Maka, jika orang-orang Muslim Ahmadiyah dinodai, dihina, dirusak dan dibakar masjid mereka sebagai tempat mereka beribadah, saya layak bertanya, di manakah spirit konstitusi kita pada penodaan dan penghinaan rumah ibadah yang demikian? Sekiranya pun saya tidak paham, bahkan tidak tahu, tentang konstitusi Republik Indonesia, saya pasti akan terkesima, tertegun, merasa berdosa dan beristigfar memohon ampun kepada Allah kalau mengetahui ada gereja, sinagog, kuil, dan rumah ibadah dibakar karena kemarahan. Tanpa konstitusi pun, saya sadar bahwa Alquran, kitab suci yang saya anut, mencela dan melarang perbuatan menodai dan merusak rumah ibadah.
Alquran menyatakan:
“…Seandainya Allah tidak menolak/mencegah (keganasan) sebagian manusia atas sebagian yang lain, niscaya telah dirobohkan biara-biara Nasrani, gereja-gereja, rumah ibadah orang Yahudi dan masjid-masjid, yang di dalamnya banyak disebut nama Allah. Allah pasti akan menolong orang yang menolong (agama)-Nya. Sungguh Allah Maha Kuat dan Maha Perkasa”(Alquran, surah 22, ayat 40).

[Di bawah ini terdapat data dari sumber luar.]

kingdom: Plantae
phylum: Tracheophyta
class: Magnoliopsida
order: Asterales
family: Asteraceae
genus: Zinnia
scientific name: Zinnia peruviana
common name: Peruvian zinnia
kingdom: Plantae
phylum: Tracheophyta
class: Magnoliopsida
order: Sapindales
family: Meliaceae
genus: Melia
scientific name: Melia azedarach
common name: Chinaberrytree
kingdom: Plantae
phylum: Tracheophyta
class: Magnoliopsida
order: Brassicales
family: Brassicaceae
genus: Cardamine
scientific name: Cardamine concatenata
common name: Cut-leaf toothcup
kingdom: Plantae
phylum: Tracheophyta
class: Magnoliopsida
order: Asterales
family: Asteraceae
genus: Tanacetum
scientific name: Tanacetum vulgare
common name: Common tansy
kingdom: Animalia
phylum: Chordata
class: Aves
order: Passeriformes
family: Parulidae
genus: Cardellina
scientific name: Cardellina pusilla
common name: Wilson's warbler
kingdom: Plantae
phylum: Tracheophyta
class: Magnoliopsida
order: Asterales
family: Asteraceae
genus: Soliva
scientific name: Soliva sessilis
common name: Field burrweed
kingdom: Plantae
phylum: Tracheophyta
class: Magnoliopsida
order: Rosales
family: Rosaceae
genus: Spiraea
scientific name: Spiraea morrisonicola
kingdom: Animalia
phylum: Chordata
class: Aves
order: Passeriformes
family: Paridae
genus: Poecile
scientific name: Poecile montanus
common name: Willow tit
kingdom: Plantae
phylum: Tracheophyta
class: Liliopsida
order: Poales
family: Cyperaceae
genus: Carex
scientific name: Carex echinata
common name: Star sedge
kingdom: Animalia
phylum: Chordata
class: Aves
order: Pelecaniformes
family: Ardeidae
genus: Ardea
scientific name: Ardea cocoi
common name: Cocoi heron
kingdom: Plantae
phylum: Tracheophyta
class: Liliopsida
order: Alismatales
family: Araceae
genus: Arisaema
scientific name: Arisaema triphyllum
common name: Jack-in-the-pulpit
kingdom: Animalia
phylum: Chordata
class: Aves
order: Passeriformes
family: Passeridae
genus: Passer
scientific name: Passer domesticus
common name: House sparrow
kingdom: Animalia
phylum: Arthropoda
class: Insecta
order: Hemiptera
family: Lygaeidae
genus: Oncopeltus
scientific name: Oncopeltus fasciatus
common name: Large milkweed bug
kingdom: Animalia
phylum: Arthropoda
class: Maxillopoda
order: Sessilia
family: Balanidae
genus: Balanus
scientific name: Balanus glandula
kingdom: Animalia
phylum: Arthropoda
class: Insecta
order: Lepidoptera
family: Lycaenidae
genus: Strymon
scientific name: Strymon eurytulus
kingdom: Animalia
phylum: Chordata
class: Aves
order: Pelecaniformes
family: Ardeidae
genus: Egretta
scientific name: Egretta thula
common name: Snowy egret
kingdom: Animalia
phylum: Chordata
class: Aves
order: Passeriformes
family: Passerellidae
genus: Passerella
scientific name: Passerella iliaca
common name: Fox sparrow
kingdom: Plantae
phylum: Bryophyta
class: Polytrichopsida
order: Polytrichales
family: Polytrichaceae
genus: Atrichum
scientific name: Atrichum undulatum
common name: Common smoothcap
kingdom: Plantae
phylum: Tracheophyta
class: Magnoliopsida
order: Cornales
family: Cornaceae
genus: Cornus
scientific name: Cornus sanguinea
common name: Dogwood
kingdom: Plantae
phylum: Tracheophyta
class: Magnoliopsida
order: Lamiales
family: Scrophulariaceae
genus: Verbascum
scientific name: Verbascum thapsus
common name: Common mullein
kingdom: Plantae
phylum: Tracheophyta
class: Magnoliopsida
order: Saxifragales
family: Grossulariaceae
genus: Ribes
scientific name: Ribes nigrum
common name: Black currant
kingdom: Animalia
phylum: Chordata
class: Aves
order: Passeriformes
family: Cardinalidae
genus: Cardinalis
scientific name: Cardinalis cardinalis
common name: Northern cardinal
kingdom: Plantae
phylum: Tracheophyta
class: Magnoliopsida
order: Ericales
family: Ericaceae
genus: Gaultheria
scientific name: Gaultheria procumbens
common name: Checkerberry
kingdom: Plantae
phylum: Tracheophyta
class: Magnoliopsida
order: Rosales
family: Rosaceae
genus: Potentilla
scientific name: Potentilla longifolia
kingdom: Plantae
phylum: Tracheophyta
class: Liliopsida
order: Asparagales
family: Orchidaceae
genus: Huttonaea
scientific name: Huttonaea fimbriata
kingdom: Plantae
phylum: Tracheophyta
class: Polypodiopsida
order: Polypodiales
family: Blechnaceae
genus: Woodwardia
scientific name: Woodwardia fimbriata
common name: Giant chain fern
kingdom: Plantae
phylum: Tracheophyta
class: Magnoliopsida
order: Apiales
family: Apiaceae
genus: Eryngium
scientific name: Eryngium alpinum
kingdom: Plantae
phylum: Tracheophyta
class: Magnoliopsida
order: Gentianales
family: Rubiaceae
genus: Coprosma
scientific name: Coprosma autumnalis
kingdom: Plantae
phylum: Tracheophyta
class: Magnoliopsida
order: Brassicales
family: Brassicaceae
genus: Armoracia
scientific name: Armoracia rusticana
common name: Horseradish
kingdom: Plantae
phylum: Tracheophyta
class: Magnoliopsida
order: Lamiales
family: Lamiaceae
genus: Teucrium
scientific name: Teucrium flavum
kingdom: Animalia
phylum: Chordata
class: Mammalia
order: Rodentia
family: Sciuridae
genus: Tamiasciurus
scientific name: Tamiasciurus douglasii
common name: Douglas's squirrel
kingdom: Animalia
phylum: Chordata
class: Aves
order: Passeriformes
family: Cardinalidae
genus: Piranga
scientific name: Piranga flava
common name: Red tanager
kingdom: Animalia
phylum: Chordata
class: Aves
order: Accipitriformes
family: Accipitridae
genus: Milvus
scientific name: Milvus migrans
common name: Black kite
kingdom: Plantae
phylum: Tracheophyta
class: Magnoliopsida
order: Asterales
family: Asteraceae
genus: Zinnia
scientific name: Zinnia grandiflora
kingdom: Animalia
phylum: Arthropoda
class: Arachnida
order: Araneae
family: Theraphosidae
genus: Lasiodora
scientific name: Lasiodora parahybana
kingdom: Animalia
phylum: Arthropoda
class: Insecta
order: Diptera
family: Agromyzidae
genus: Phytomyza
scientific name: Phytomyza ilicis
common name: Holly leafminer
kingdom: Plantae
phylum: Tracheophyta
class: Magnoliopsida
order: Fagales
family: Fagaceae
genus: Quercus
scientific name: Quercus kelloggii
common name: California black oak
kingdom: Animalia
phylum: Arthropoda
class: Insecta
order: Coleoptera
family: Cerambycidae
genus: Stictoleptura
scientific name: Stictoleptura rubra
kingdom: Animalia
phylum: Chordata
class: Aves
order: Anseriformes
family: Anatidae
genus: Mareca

Kini, saya sadar bahwa ayat-ayat konstitusi Republik Indonesia, ternyata satu nafas dan satu spirit dengan ayat Alquran tersebut. Di majelis Mahkamah yang mulia ini, karena itu, saya menyatakan harapan saya bahwa semoga spirit ayat-ayat konstitusi negara kita berjalan lurus dengan semua peraturan, perundang-undangan, kebijakan publik menyangkut agama dan kepercayaan warga negara. Tidak justeru berjarak dan menjauh dari spirit konstitusi. Sebab, saya senantiasa yakin bahwa di bawah naungan konstitusi dan semua turunannya, warga negara akan beribadah dengan aman, khusuk, damai, dan bergembira di rumah ibadah mereka.